Chapter 5. Run Experiments in Production

In our field, the idea of doing software verification in a production environment is generally met with derision. “We’ll test it in prod” is a form of gallows humor, which translates to “we aren’t going to bother verifying this code properly before we deploy it.”

A commonly held tenet of classical testing is that it’s better to identify bugs as far away from production as possible. For example, it’s better to identify a bug in a unit test than in an integration test. The reasoning is that the farther away you are from a full deployment in the production environment, the easier it will be to identify the reason for the bug and fix it. If you’ve ever had to debug a failed unit test, a failed integration test, and a bug that manifested only in production, the wisdom in this approach is self-evident.

When it comes to Chaos Engineering, the strategy is reversed: you want to run your experiments as close to the production environment as possible. The ideal implementation runs all experiments directly in the production environment.

When we do traditional software testing, we’re verifying code correctness. We have a good sense about how functions and methods are supposed to behave and we write tests to verify the behaviors of these components.

When we run Chaos Engineering experiments, we are interested in the behavior of the entire overall system. The code is an important part of the system, but there’s a lot more to our system than just code. In particular, state and input and other people’s systems lead to all sorts of system behaviors that are difficult to foresee.

The following sections explore why running in the production environment is vital to Chaos Engineering. We want to build confidence in the system in production, and to do that we need to explore the systemic effects there. Otherwise, we are just building confidence in a system other than the one we care about, which diminishes the value of the exercise.

State and Services

Previously, we spoke about “system state.” In this section, we’ll delve into stateful services. Software engineering would be a lot simpler if our systems did not have to maintain any state. Alas, state is a fact of life in the kinds of systems that we build.

In microservices architecture, when we talk about “state” we are often referring to “stateful services,” such as databases. Systems where the database contains only test fixtures don’t behave the same as systems where the database contains the complete set of production data. Other stateful services include caches, object storage, and durable message queues.

Configuration data is another form of state that affects the way the system behaves. Whether you use static configuration files, a dynamic configuration service like etcd, or (as we do at Netflix) a combination of the two, this configuration information is a form of state that can significantly affect your system behavior.

Even in “stateless” services, there is still state in the form of in-memory data structures that persist across requests and can therefore affect the behavior of subsequent requests.
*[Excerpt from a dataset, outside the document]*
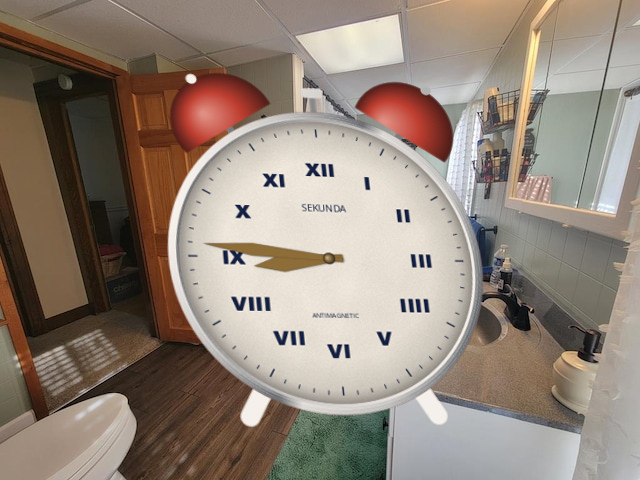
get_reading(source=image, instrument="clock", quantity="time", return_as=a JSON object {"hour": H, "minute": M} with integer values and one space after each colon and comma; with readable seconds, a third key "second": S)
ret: {"hour": 8, "minute": 46}
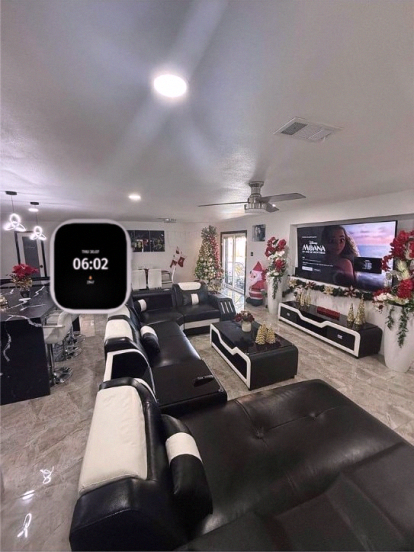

There’s plenty of state lurking in other places. When running in a cloud environment, the number of virtual machines or containers in an autoscaling group is a form of system state that changes over time as the external demand for different clusters changes. Network hardware such as switches and routers also contain state.

Eventually, some unexpected state is going to bite you. If you’re in the target audience for this book, you probably already have a few scars. In order to catch the threats to resiliency that Chaos Engineering is interested in, you need to expose experiments to the same state problems that exist in the production environment.

Input in Production

One of the most difficult lessons for a software engineer to learn is that the users of a system never seem to interact with it in the way that you expect them to. This lesson is typically learned in the context of designing the user interface of a system, but it’s an important lesson to keep in mind for designing Chaos Engineering experiments.

Assuming your system implements a service, it will receive many different types of requests from your users. You can try to build a synthetic model of user input, but because users never behave the way we expect, the production system will invariably be subject to inputs that don’t show up in your tests with synthetic data.

The only way to truly build confidence in the system at hand is to experiment with the actual input received by the production environment.

Other People’s Systems

A distributed system is one in which the failure of a computer you didn’t even know existed can render your own computer unusable.

Leslie Lamport

Even if we could foresee all of the states of the system under our own control, we invariably depend on external systems, whose behavior we cannot possibly hope to know. Christmas Eve of 2012 is seared into the collective memory of Netflix, when problems with the Amazon Elastic Load Balancing (ELB) service in one geographical region resulted in a significant outage for the Netflix service.

If your system is deployed in a cloud environment such as AWS or Azure, the presence of external systems that you depend on but cannot fully understand is obvious. But even if you are running your system in your own datacenter, there are still external services that you will find yourself dependent on in production, such as DNS, SMTP, and NTP. Even if you deploy these yourselves, often they must communicate with external services over which you have no control.

If you provide a web interface to your service, then your users’ web browsers form part of the system that you have no control over. Even if you have full control over the client, such as an IoT device, you are still ultimately at the mercy of the networking environment that your user is connecting from.

The behavior of other people’s systems will always differ between production and synthetic environments. This reinforces the fact that you want to run experiments in production, the only place where you will have an authentic interaction with those other systems.

Agents Making Changes

At Netflix, our system is constantly undergoing change. Every day, engineers and automated scripts are modifying the system in different ways, such as pushing out new code, changing dynamic properties, and adding new persistent data.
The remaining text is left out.